Fitch had three warrants out for his arrest when he allegedly shot Patrick in the leg, abdomen and head. One was for walking away from a court-ordered drug treatment program several months before he is alleged to have shot Patrick in West St. Paul.

Since the officer’s death, Fitch has repeatedly voiced contempt for law enforcement, according to court documents. Shortly after the shooting, he told an officer guarding him at the hospital, “Just to let you know, I hate cops and I’m guilty.” The day before the incident, he warned an ex-girlfriend he was prepared to use deadly force on police if he was stopped, court documents say.

Dakota and Ramsey counties have taken the rare step of convening a joint grand jury in the case. If it returns indictments, the Dakota County Attorney’s office will lead the case. Both offices would designate a lead prosecutor to work on the case.

A ‘dangerous person’

Traub, Fitch’s defense attorney, has represented him in past court proceedings. She said that when she talked to him in the hospital last week, he appeared clearheaded and asked about what would happen next with his case. But at Friday’s hearing, she asked the court “to look at his condition.”
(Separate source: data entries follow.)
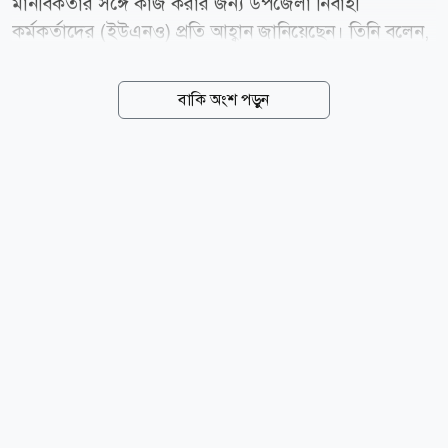
মানবিকতার সঙ্গে কাজ করার জন্য উপজেলা নির্বাহী
কর্মকর্তাদের (ইউএনও) প্রতি আহ্বান জানিয়েছেন। তিনি বলেন,
রাষ্ট্রের দায়িত্বে থাকা প্রত্যেকের জন্য মানুষের সেবা করার
সুযোগ বড় একটি আমানত ও আল্লাহর নিয়ামত। এই সুযোগকে
বাকি অংশ পড়ুন
কাজে লাগিয়ে অসহায়-দুস্থ মানুষের পাশে দাঁড়াতে হবে এবং
আগামী প্রজন্মের জন্য একটি নিরাপদ ও বাসযোগ্য বাংলাদেশ
রেখে যেতে হবে। শনিবার (০৮ আগস্ট) বিকেলে রাজধানীর
তেজগাঁওয়ে প্রধানমন্ত্রীর কার্যালয়ে বিভিন্ন উপজেলা থেকে আসা
উপজেলা নির্বাহী কর্মকর্তাদের উদ্দেশে আয়োজিত এক সভায়
প্রধানমন্ত্রী তারেক রহমান এসব কথা বলেন। প্রধানমন্ত্রীর উপ-
প্রেস সচিব সুজাউদ্দৌলা সুজন মাহমুদ এ তথ্য জানান। তিনি
জানান, সভায় প্রধানমন্ত্রী বলেছেন, আজ আমরা...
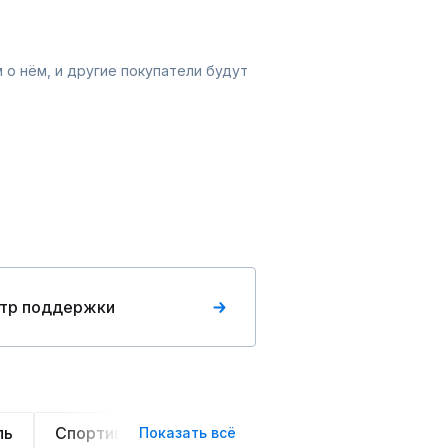
 о нём, и другие покупатели будут
тр поддержки
ль
Спортивные
Оверсайз
Трикотажные
Показать всё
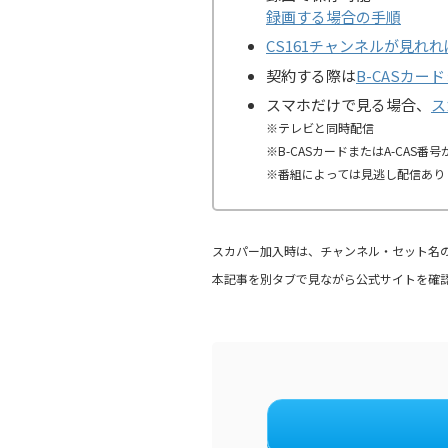
録画する場合の手順
CS161チャンネルが見れ
契約する際は
B-CASカード
スマホだけで見る場合、
ス
※テレビと同時配信
※B-CASカードまたはA-CAS番
※番組によっては見逃し配信あり
スカパー加入時は、チャンネル・セット名の選
本記事を別タブで見ながら公式サイトを確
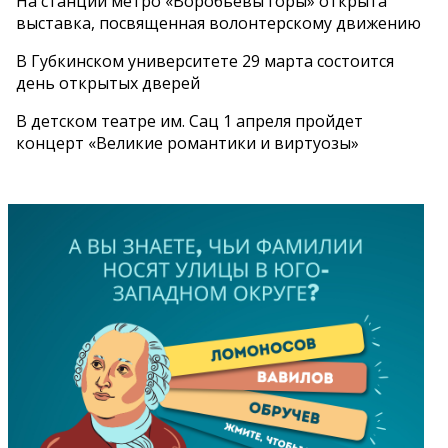
На станции метро «Воробьевы горы» открыта
выставка, посвященная волонтерскому движению
В Губкинском университете 29 марта состоится
день открытых дверей
В детском театре им. Сац 1 апреля пройдет
концерт «Великие романтики и виртуозы»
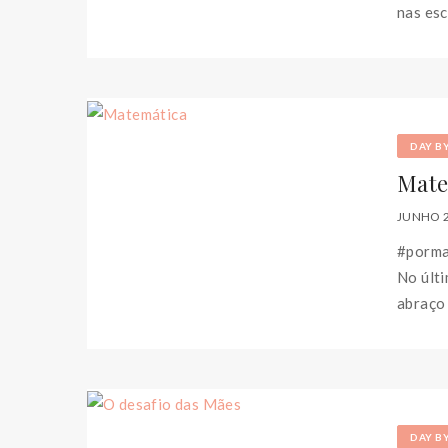
nas esc
DAY B
Mate
JUNHO 2
#porma
No últi
abraço 
DAY B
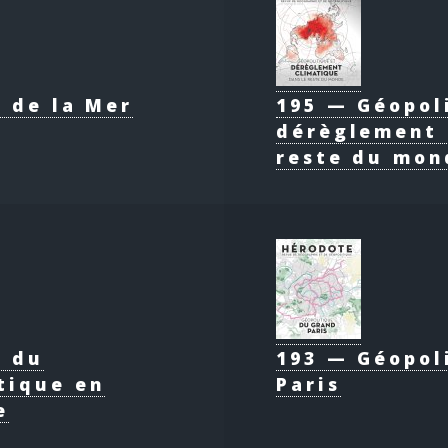
 de la Mer
195 — Géopol
dérèglement 
reste du mon
e du
193 — Géopol
tique en
Paris
e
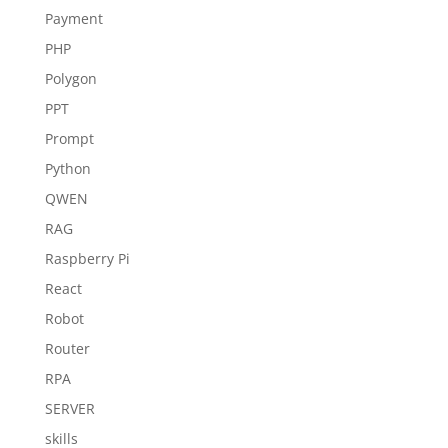
Payment
PHP
Polygon
PPT
Prompt
Python
QWEN
RAG
Raspberry Pi
React
Robot
Router
RPA
SERVER
skills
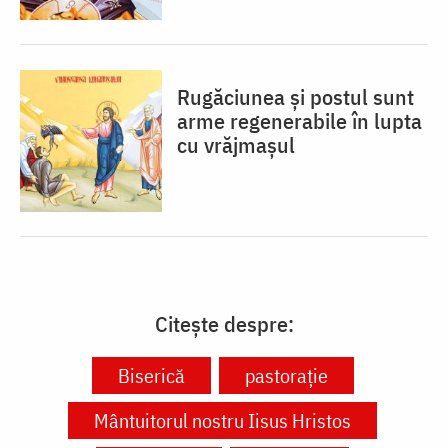
Rugăciunea și postul sunt
arme regenerabile în lupta
cu vrăjmașul
Citește despre:
Biserică
pastorație
Mântuitorul nostru Iisus Hristos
Prokopowicz, however, was adamant in his argument that Fitch would have no problems “understanding what was being said.” Just a few hours earlier, the prosecutor said, Fitch had asked many questions of the deputies who brought him to the courthouse.

Toward the end of the hearing, the judge put it on the record that Fitch didn’t appear to be incoherent because he was looking at Traub.

In his bail argument, Prokopowicz argued that Fitch is a threat to law enforcement and the community. He cited the serious charges filed against him, his significant criminal history and his lack of employment. He also mentioned Fitch’s chemical dependency issues, the threats he has made against law enforcement and the fact that he considered fleeing to Canada after Patrick’s death.

“I can’t think of a more dangerous person,” Prokopowicz said.

Traub did not argue for a lower bail. “He won’t be able to make bail if it’s $3 million or $1 million,” she said.

Fitch’s next court appearance will be in September.